Не будем забывать, что тело – физическое тело – есть повторение, именно телесное в нем создано регулярностью, в частности регулярностью кристаллической решетки. И в психических процессах регулярность, повторяемость указывают на близость к телесности, на некоторую «недопсихичность» самой психики.

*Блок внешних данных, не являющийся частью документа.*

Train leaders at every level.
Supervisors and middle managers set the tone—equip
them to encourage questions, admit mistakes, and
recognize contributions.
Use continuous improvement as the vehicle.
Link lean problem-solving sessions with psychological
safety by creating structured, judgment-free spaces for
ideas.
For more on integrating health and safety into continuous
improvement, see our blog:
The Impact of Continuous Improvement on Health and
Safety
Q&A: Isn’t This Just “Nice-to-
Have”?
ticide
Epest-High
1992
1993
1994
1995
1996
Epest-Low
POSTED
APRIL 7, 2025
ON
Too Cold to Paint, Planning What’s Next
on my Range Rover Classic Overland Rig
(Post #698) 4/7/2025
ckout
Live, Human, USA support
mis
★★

Аутизм тут очень показателен, он как раз характеризуется телесной вязкостью, ригидностью и стереотипностью. Но такова же и аутистическая саморепрезентация в мире. Ситуация, однажды замкнувшаяся определенным образом, имеет тенденцию к повторению: аутист всякий раз так же радуется тому же самому действию – рисованию, смешиванию красочных пятен с помощью соломинки (наблюдения Е. Белан) – а вот так мы идем домой, а вот это мы едим на ужин, вот так причесываемся вот этой расческой… Приоритет тела и телесного и строгая повторяемость акций и реакций – это, по сути, одно и то же. Байка о том, как кипятят чайник математики, для аутистов не прикол, а самая что ни на есть норма. При аутизме близость наиболее буквальна, это именно соприкосновение, контакт тел.
С другой стороны, тонкая настройка души, «тонкая душевная организация», связана с пресечением и размыканием телесных регулярностей. Тело распадается на максимум режимов телесности разной степени задействования, расширяется ассортимент дистанций и другие телесные ассортименты. Доступ к аутичной психике в свою очередь может идти через расширение ассортиментов телесности. Простая оппозиция «контакт – неконтактность» в случае тяжелого аутизма может быть разомкнута посредством обогащения телесных практик.

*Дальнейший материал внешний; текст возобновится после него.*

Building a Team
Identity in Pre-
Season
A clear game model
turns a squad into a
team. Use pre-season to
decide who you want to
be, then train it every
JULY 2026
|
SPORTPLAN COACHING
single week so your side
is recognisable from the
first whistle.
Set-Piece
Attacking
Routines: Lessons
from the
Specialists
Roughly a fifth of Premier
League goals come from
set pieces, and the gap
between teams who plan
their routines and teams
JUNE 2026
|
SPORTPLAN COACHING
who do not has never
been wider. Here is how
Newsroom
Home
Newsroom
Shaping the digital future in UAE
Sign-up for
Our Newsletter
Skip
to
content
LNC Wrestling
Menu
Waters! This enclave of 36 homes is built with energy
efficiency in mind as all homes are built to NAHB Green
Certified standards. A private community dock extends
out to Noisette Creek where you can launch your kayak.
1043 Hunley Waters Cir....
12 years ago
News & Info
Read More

Но. Поскольку страсти в физической близости тела максимально аутичны, режим намеков отступает на задний план. За аутизмом признается особая подлинность и верность, ведь и верность в значительной степени вещь телесная. Отсюда и определенная притягательность аутизма, отсюда же особая близость между аутистами и домашними животными.
Стало быть, победа духа над материей отслеживается не только в случае торжества аскезы и длинной воли, и следует вернуться к глубокому тезису Людвига Клагеса «Душа есть смысл тела».
Но одновременно и верность есть важнейший атрибут души, ее собственный модус. Верность имеет два коррелята: во-первых, обещание, иногда рассматриваемое как материя души, во-вторых, тело. Почему, например, супружеская верность (и измена) столь жестко, однозначно привязаны к телу, к какой-то примитивной телесности? Почему «не проходят», если можно так выразиться, наивные уверения типа «в душе я всегда хранил(а) тебе верность» или «в сущности, я люблю только тебя»? Потому что верность как ипостась самой прочности телесна. В союзе двоих тело верности и верность тела тождественны.
Поскольку точкой сборки субъекта является блуждающий эгон, соблазняемый соблазнением, соблазненностью и вообще естественной футурологией речи, мы, пожалуй, можем говорить о неверном теле, которое в этом случае будет просто наименее телесным («Но птица я – и не пеняй, / Что легкий мне закон положен» – М. Цветаева).